## TEXT PROVIDED
Man-Made No More: A Review of ‘Women-led Grassroots Capitalism’, by Dalton and Jung

By | December 19, 2025 | No Comments

Dalton, Bronwen and Jung, Kyung-ja. North Korea’s Women-led Grassroots Capitalism London: Routledge, 2023, 222 pp, ISBN 9781003082903.

Women clean shellfish on a dock in Wonsan, North Korea. | Image: Sino-NK.

North Korea’s Women-led Grassroots Capitalism is a seminal work authored by Bronwen Dalton, a professor of management, and Kyung-ja Jung, associate professor in social and political change, both at the University of Technology, Sydney (UTS). This book represents the significant culmination of their established scholarly trajectory, which has a long-standing and consistent focus on the economic empowerment and changing roles of North Korean women.

Their expertise was cemented by major prior academic papers including “Rhetoric Versus Reality for the Women of North Korea: Mothers of the Revolution” (2006)[1] and “North Korea’s Informal Markets and the Increasing Role of Women” (2011).[2] It is reinforced by a major research project led by Dalton (2013–2016) investigating women’s role in the emergence of a nascent capitalist economy in North Korea. Critically, their work aims to challenge the external ‘vulnerability’ thesis that positions women as victims to economic and social change, instead recognising women as active agents of social change and challenging assumptions about the intersection of gender, state ideology, and marketisation in the DPRK.

The book seeks to investigate the complex relationship between gender roles and a changing North Korea to provide a more nuanced and gender-aware understanding of North Korean society. It meticulously traces the shift across three key eras: the pre-famine period (1960s–1990s); the grassroots capitalism era (mid-1990s to late 2000s); and the current Kim Jong-un period of quasi-capitalism.

Methodologically, this study fills a crucial gap within the highly restricted field of North Korean research. Due to the extreme scarcity and questionable reliability of official data, research often relies on limited interpretations of defector accounts. While this book does employ 52 in-depth defector interviews, the sample’s robustness is ensured by its wide temporal coverage, spanning defection periods from 1994 to 2015, and its broad age range, including interviewees from their 20s to their 70s. This large sample provides micro-level, grassroots, and vivid first-hand data. Through these individual life narratives, the authors explore the massive gap between official rhetoric and daily realities, revealing social structural changes in market activities and family relations.

Point correspondence tracking data:
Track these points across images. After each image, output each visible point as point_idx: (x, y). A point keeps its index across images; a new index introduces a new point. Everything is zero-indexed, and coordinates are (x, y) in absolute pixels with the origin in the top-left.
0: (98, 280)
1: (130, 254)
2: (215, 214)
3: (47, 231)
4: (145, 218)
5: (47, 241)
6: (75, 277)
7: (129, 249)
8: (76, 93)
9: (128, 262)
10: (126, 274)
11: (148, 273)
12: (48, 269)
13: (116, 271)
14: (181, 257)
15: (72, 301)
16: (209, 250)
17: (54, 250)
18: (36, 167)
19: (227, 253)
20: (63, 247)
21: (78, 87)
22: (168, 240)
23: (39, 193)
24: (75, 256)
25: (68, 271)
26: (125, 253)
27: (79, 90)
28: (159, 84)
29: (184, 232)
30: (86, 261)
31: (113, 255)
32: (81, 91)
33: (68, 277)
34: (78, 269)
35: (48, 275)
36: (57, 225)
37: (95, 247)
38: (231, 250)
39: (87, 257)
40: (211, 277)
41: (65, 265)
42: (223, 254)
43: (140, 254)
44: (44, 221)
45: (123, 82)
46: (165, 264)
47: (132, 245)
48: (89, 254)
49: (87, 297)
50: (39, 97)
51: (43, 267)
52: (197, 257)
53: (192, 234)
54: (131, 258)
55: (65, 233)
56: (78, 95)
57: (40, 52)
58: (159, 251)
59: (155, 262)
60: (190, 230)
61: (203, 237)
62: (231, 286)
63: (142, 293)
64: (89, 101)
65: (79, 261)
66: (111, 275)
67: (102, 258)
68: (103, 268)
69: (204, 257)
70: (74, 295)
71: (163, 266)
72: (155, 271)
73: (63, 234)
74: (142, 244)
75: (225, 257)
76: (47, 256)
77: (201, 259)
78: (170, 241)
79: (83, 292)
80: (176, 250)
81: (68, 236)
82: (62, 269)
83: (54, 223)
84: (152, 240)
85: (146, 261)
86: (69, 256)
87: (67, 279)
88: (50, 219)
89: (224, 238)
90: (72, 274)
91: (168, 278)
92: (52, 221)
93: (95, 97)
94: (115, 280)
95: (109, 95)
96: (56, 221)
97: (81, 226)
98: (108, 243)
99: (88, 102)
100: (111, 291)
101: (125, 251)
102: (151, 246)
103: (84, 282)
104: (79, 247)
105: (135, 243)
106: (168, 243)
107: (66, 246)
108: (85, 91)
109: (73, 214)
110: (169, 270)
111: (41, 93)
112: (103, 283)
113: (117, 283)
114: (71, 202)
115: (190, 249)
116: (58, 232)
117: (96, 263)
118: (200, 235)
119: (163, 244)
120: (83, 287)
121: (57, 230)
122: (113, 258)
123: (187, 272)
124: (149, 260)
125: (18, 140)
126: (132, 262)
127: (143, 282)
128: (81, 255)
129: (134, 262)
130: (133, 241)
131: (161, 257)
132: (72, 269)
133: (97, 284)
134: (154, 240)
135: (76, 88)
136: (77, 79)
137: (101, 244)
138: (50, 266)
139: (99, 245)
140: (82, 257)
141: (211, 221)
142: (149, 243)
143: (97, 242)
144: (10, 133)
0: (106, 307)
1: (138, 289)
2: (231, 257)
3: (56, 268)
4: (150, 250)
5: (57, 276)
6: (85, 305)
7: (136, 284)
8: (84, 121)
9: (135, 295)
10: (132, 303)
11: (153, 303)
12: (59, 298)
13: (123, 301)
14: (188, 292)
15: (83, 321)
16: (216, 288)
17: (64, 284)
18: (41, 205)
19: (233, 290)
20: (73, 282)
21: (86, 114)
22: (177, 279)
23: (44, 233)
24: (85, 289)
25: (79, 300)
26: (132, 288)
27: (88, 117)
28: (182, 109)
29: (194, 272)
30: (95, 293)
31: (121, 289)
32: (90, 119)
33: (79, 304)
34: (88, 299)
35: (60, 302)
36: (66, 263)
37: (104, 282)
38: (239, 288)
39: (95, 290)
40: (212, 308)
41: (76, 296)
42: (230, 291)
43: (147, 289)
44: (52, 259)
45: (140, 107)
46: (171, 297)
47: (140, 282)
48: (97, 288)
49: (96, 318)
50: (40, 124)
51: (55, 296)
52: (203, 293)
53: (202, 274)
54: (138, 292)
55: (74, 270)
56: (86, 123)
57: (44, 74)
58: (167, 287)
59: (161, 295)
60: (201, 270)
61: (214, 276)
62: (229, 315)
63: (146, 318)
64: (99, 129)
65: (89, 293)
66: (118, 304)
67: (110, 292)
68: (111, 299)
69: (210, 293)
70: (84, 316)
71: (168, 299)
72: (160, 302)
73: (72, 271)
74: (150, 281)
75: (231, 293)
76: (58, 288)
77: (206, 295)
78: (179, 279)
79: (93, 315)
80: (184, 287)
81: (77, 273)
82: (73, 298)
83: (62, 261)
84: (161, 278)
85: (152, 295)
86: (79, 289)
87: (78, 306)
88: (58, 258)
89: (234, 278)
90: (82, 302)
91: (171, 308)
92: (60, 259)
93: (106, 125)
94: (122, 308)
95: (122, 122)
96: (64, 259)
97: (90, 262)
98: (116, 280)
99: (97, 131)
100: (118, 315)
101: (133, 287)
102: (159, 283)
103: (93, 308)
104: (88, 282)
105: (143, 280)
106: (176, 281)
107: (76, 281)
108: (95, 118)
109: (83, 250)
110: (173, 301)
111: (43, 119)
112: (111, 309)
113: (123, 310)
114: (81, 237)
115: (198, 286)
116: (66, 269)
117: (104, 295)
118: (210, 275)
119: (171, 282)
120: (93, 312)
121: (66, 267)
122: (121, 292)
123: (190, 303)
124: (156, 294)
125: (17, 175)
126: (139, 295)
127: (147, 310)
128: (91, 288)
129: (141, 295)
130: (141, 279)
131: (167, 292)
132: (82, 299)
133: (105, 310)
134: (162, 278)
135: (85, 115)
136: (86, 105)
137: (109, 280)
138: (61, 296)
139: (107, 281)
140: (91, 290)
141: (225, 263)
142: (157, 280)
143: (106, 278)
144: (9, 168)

* * *

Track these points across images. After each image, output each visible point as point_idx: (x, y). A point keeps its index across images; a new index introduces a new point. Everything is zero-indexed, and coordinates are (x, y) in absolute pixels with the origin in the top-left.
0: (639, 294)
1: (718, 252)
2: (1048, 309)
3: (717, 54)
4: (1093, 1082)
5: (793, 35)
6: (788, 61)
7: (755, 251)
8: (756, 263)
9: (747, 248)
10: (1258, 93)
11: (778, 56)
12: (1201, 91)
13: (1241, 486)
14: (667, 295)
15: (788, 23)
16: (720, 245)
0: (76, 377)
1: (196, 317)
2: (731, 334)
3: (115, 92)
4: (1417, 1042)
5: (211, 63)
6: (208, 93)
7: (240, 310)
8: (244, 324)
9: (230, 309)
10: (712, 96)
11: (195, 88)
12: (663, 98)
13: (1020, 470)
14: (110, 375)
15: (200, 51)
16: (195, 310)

## WORK REQUEST
In the book review text, reproduce everything from "Dalton, Bronwen and" down to "North Korean women.".

## SOLUTION TO THIS PROBLEM
Dalton, Bronwen and Jung, Kyung-ja. North Korea’s Women-led Grassroots Capitalism London: Routledge, 2023, 222 pp, ISBN 9781003082903.

Women clean shellfish on a dock in Wonsan, North Korea. | Image: Sino-NK.

North Korea’s Women-led Grassroots Capitalism is a seminal work authored by Bronwen Dalton, a professor of management, and Kyung-ja Jung, associate professor in social and political change, both at the University of Technology, Sydney (UTS). This book represents the significant culmination of their established scholarly trajectory, which has a long-standing and consistent focus on the economic empowerment and changing roles of North Korean women.